Zhao, H., University of Illinois-Urbana
Zaidi, A., University of Illinois at Urbana-Champaign
Singh, N., Carl R. Woese Institute for Genomic Biology, University of Illinois at Urbana-Champaign
Xue, X., Department of Plant Biology, University of Illinois at Urbana-Champaign
Chen, L. Q., Department of Plant Biology, University of Illinois at Urbana-Champaign
A eukaryotic cell consists of a well-defined architecture of organelles carrying biochemically distinct cellular processes. These membrane-bound compartments provide nuclear encoded proteins a physiological context to carry out their function. Recently, utilizing the organelle environment and machinery has been of interest for applications in fabricating compartments for biochemical production and developing new methods of therapeutic intervention. The multifaceted contributions of mitochondria to cellular metabolism have made it an important target not only for metabolic engineering but also for disease treatment. However, only a few protein-localization tags have been characterized for mitochondrial localization even though the targeting efficiency is known to be influenced by the passenger protein. To address this limitation, we exploited generative models, an unsupervised machine learning framework to design a toolkit of mitochondrial targeting sequences (MTS) followed by in-vivo characterization in multiple organisms.

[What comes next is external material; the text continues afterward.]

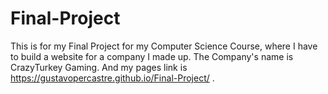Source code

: # Final-Project
This is for my Final Project for my Computer Science Course, where I have to build a website for a company I made up. The Company's name is CrazyTurkey Gaming. And my pages link is https://gustavopercastre.github.io/Final-Project/ .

A variational autoencoder was constructed to sample artificial sequences. A high fraction of generated peptide sequences (95%) were predicted to be functional by TargetP2.0. Furthermore, using UniRep model embeddings, clustering was implemented to assign an ‘organism’ label for in-vivo testing. The artificial sequences were added to the N-terminus of fluorescent proteins and confocal microscopy was performed for characterization. Success rate of 50%, 100% and 75% were obtained for Saccharomyces cerevisiae, HEK293 and Nicotiana tabacum, respectively. The functional sequences are highly diverse with normalized edit distance greater than 50% when compared to the MTS reported in UniProt database. Overall, these results suggest highly functional, diverse peptides capable of localizing proteins in mitochondrial matrix of diverse organisms can be designed. Currently, we are implementing this strategy for designing artificial peptides to perform protein localization in mitochondrial matrix of non-model organisms like Rhodosporidium toruloides. We also provide a list of potentially functional MTS for various organisms to expand the metabolic engineering toolbox for mitochondrial compartmentalization. This work should aid in enhancing titers of biochemicals, expressing functional heterologous proteins, and improving mitochondrial DNA editing and biomolecule delivery capabilities.